BEGIN EXERCISE MATERIALS

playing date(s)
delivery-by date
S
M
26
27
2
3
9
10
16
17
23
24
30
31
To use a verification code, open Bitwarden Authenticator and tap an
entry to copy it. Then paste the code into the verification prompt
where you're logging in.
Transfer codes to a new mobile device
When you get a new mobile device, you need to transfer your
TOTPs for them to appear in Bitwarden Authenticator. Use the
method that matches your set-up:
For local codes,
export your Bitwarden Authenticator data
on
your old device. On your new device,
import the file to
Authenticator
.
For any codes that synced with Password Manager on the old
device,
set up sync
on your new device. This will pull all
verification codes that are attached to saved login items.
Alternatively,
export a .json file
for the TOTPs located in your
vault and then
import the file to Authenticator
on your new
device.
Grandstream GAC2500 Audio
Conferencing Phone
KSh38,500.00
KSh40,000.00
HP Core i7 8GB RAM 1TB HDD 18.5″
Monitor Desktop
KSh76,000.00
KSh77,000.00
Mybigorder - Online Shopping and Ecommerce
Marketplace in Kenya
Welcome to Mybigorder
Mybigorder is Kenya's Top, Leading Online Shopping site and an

END EXERCISE MATERIALS

§ WORK REQUEST: Write out every line of the data above without altering a single word, and keep the lines in their original order.

§ ANSWER FOR THIS EXERCISE:
playing date(s)
delivery-by date
S
M
26
27
2
3
9
10
16
17
23
24
30
31
To use a verification code, open Bitwarden Authenticator and tap an
entry to copy it. Then paste the code into the verification prompt
where you're logging in.
Transfer codes to a new mobile device
When you get a new mobile device, you need to transfer your
TOTPs for them to appear in Bitwarden Authenticator. Use the
method that matches your set-up:
For local codes,
export your Bitwarden Authenticator data
on
your old device. On your new device,
import the file to
Authenticator
.
For any codes that synced with Password Manager on the old
device,
set up sync
on your new device. This will pull all
verification codes that are attached to saved login items.
Alternatively,
export a .json file
for the TOTPs located in your
vault and then
import the file to Authenticator
on your new
device.
Grandstream GAC2500 Audio
Conferencing Phone
KSh38,500.00
KSh40,000.00
HP Core i7 8GB RAM 1TB HDD 18.5″
Monitor Desktop
KSh76,000.00
KSh77,000.00
Mybigorder - Online Shopping and Ecommerce
Marketplace in Kenya
Welcome to Mybigorder
Mybigorder is Kenya's Top, Leading Online Shopping site and an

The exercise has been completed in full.